**Input material:**

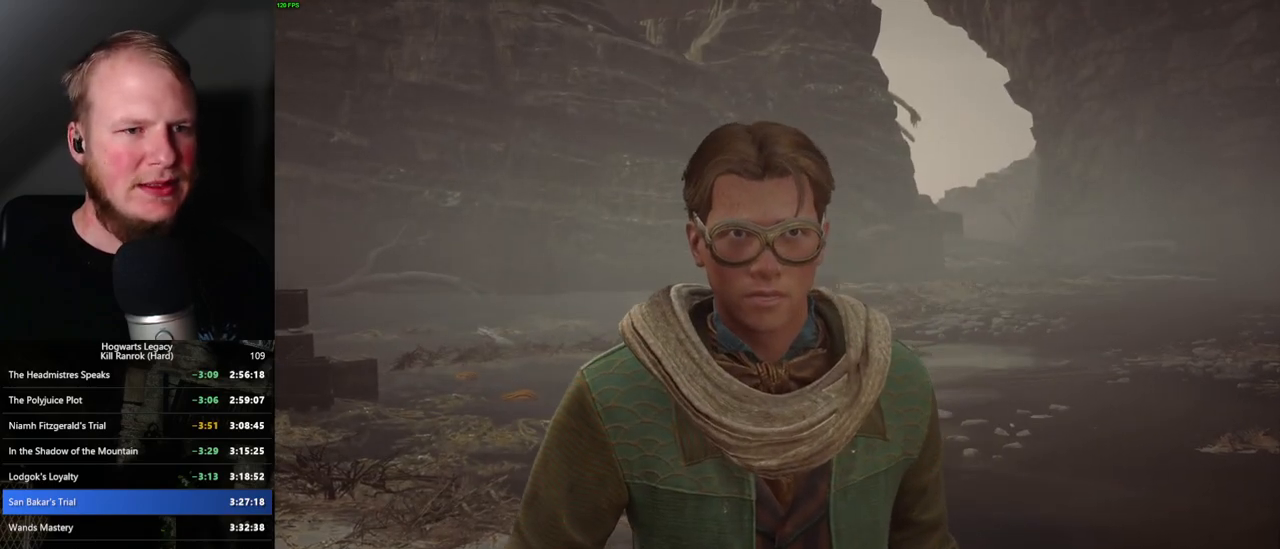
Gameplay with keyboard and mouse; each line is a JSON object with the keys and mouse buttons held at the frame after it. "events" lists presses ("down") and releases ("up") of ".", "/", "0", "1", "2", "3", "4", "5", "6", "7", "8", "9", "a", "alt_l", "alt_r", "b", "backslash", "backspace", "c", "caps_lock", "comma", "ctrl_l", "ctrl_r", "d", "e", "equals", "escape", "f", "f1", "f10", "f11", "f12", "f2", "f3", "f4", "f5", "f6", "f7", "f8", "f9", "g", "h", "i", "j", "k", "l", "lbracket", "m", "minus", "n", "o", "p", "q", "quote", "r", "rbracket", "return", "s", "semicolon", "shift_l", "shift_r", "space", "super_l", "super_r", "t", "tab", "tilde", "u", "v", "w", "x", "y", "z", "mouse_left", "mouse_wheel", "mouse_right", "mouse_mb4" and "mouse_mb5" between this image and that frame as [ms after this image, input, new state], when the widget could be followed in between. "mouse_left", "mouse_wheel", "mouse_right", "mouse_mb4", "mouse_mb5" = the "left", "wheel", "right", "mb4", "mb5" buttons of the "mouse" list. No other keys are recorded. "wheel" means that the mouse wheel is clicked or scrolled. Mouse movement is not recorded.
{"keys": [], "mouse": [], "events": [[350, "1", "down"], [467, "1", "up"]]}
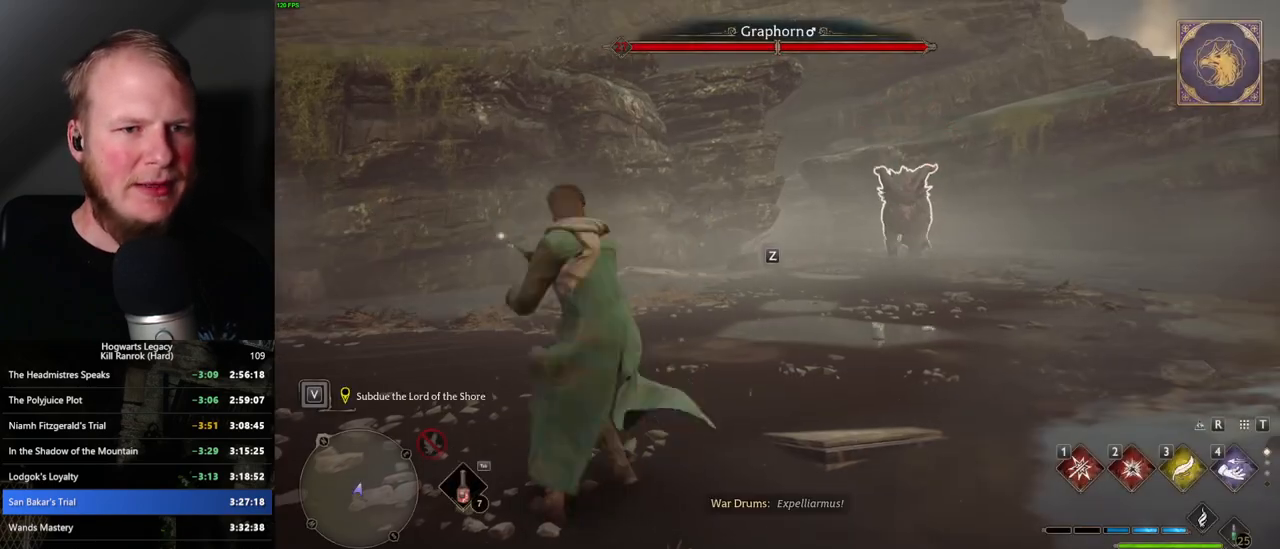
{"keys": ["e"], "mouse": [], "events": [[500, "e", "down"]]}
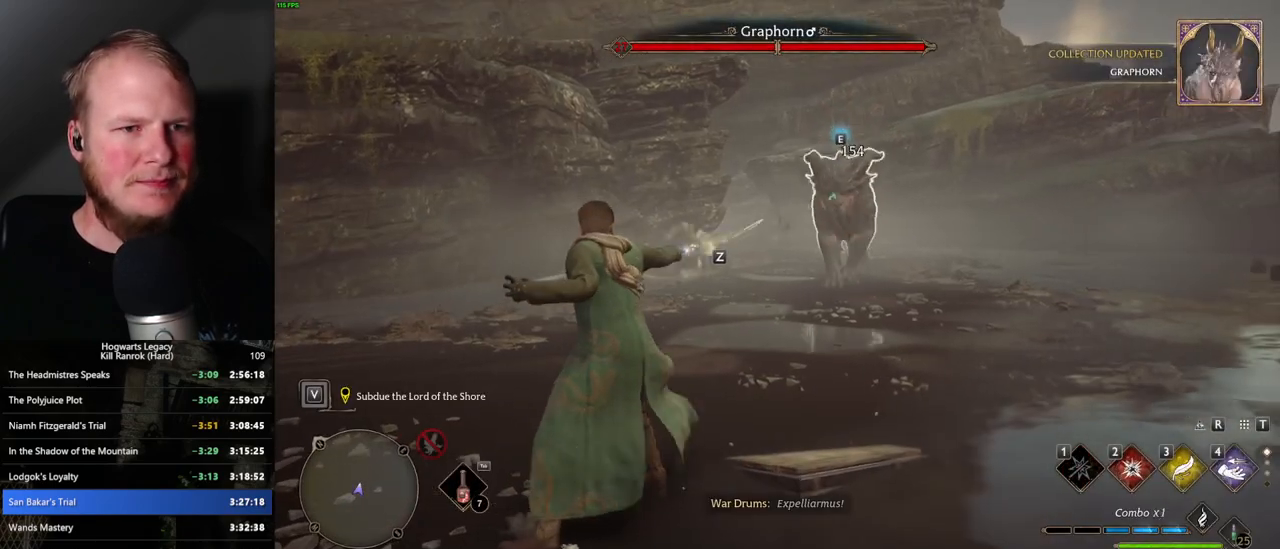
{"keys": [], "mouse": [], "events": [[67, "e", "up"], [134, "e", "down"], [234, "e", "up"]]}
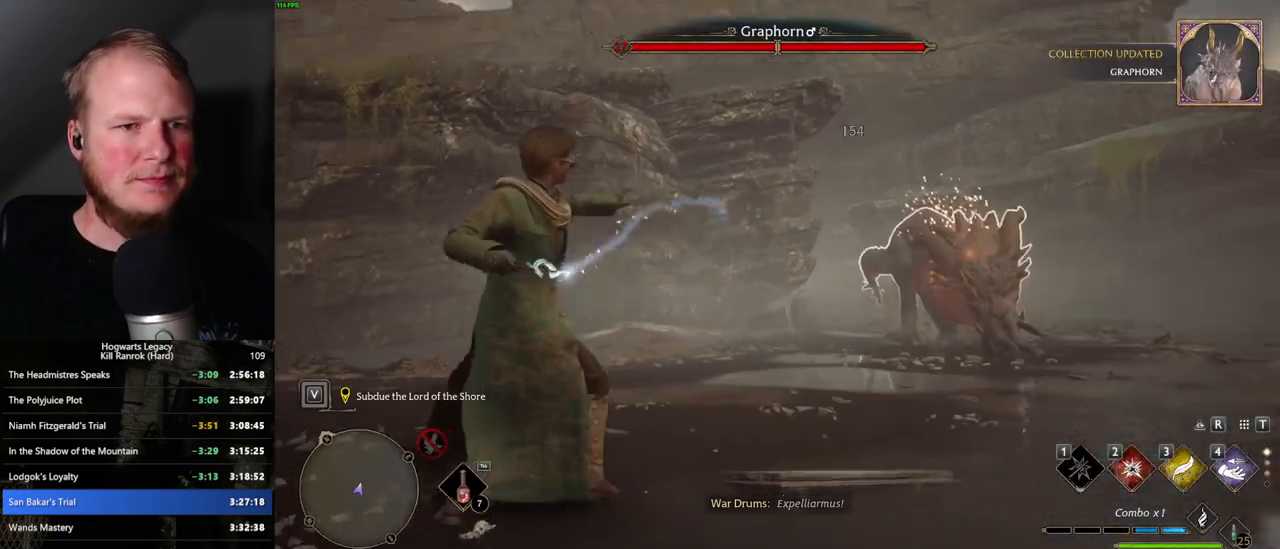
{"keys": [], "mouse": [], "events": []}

**Work request:** Without the pictures, return each entry exactly as given.

**Written answer:**
Gameplay with keyboard and mouse; each line is a JSON object with the keys and mouse buttons held at the frame after it. "events" lists presses ("down") and releases ("up") of ".", "/", "0", "1", "2", "3", "4", "5", "6", "7", "8", "9", "a", "alt_l", "alt_r", "b", "backslash", "backspace", "c", "caps_lock", "comma", "ctrl_l", "ctrl_r", "d", "e", "equals", "escape", "f", "f1", "f10", "f11", "f12", "f2", "f3", "f4", "f5", "f6", "f7", "f8", "f9", "g", "h", "i", "j", "k", "l", "lbracket", "m", "minus", "n", "o", "p", "q", "quote", "r", "rbracket", "return", "s", "semicolon", "shift_l", "shift_r", "space", "super_l", "super_r", "t", "tab", "tilde", "u", "v", "w", "x", "y", "z", "mouse_left", "mouse_wheel", "mouse_right", "mouse_mb4" and "mouse_mb5" between this image and that frame as [ms after this image, input, new state], when the widget could be followed in between. "mouse_left", "mouse_wheel", "mouse_right", "mouse_mb4", "mouse_mb5" = the "left", "wheel", "right", "mb4", "mb5" buttons of the "mouse" list. No other keys are recorded. "wheel" means that the mouse wheel is clicked or scrolled. Mouse movement is not recorded.
{"keys": [], "mouse": [], "events": [[350, "1", "down"], [467, "1", "up"]]}
{"keys": ["e"], "mouse": [], "events": [[500, "e", "down"]]}
{"keys": [], "mouse": [], "events": [[67, "e", "up"], [134, "e", "down"], [234, "e", "up"]]}
{"keys": [], "mouse": [], "events": []}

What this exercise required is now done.